Editorial: Upton doesn’t give Colbert much raw material to spoof

Published 9:12 am Monday, November 22, 2010

When our congressman, U.S. Rep. Fred Upton, was in our office before the election, we asked if The Colbert Report ever tried to profile the Sixth District.

Upton claimed not to know and, if invited, said he would decline.

But now that the veteran St. Joseph Republican is seeking the chairmanship of the Energy and Commerce Committee, comedian Stephen Colbert did a bit Wednesday night.

To Upton’s credit, there was very little in the way of outlandish rhetoric for the nimble satirist to exploit for laughs.

In fact, Colbert dismissed Upton as a “poser” to mine the red meat remarks of Joe Barton of Texas and John Shimkus of Illinois.

House control changing hands “means more than just the Democrats giving the Republicans the keys and explaining which remote works the TV and which shuts down the government,” Colbert said. “It means all the House committees get new Republican chairmen. I cannot wait. It will be like Christmas morning, except every present is an old white guy.”

As part of his “Chair Apparent” segment, Colbert predicted the chairmanship will “come down to a slugfest between two great conservatives. Barton looks strong to me. He’s the House’s leading expert on energy, by which I mean the guy who gets the most cash ($1.4 million) from the oil industry. That kind of expertise led Barton to stand up to British Petroleum on his own two knees.”

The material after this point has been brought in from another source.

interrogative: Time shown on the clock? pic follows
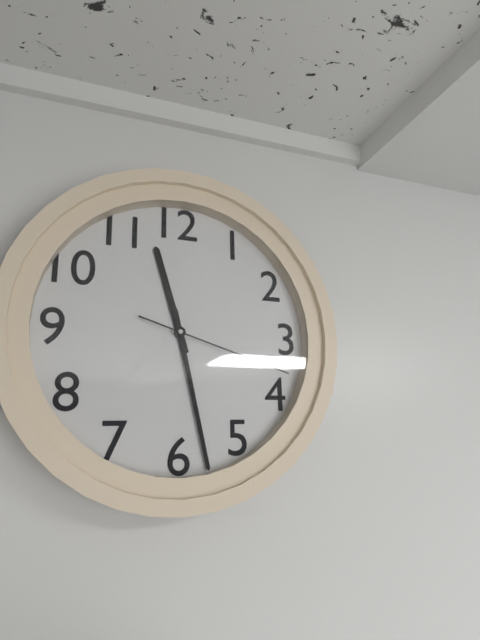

Colbert played Barton’s “shakedown” of a private corporation soundbite from June, when BP crude was gushing into the Gulf of Mexico.

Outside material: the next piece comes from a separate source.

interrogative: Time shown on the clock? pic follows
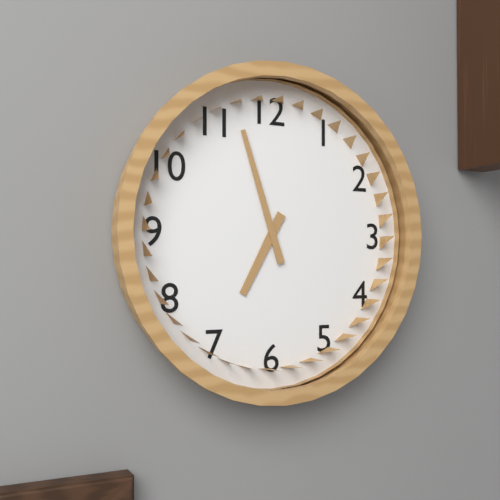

“Listen to (Barton’s March 10) analysis of this so-called renewable source,” Colbert said. “Wind is God’s way of balancing heat. Wind is the way you shift heat from areas where it’s hotter to areas where it’s cooler. That’s what wind is. Wouldn’t it be ironic if, in the interest of global warming, we mandated massive switches to energy which is a finite resource which slows the winds down and causes temperatures to go up. Folks, he’s right, wind turbines will make the wind slow down. It’s just like you when you put your hand out the car window, the car stops. That’s called science, and science is something Barton understands well because he baffled Nobel Prize-winning Energy Secretary Steven Chu” by asking April 22, 2009, “How did all the oil and gas get to Alaska and under the Arctic Ocean.”

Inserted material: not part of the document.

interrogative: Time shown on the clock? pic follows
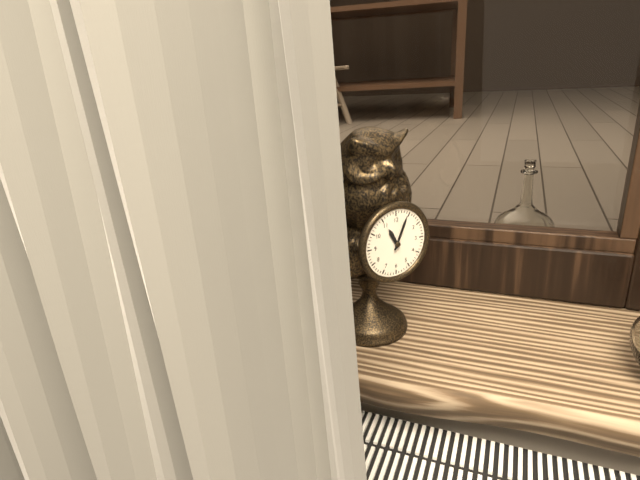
11:04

Chu’s response revolved around plates “drifting around throughout the geological ages.”

“So it drifted up there?” Barton said.

Colbert pounced. “As if the continents were rafts of rock floating on a molten core, which also explains all volcanic activity and earthquakes. Isn’t the simpler explanation that during the missing 18 years of Jesus’ life that aren’t in the Bible, he went up to Alaska and gave it a delicious fudgy center? Clearly, Joe Barton would be the perfect man for the job were it not for John Shimkus. We don’t need to worry about global warming because God promised Noah He wouldn’t flood the world again, and if a guy stuck on a boat with thousands of animals didn’t complain about methane emissions, why should we?”

Colbert concludes, “Mankind cannot destroy the earth. The Book of Revelations lays out exactly what will happen when the earth ends, and it never mentions environmental disaster, it just says the trees and grass will burn, a third of the creatures in the sea will die, the waters will turn bitter and smoke will rise from the abyss like smoke from a gigantic furnace darkening the sun. Nothing about cap and trade in there.

“That’s why Rep. Shimkus is getting the Colbert bump. You’re going to be in charge. And when you do get your chairmanship, please invite me to all of your hearings because I’d love to testify again.”

In other words, Upton escaped unscathed.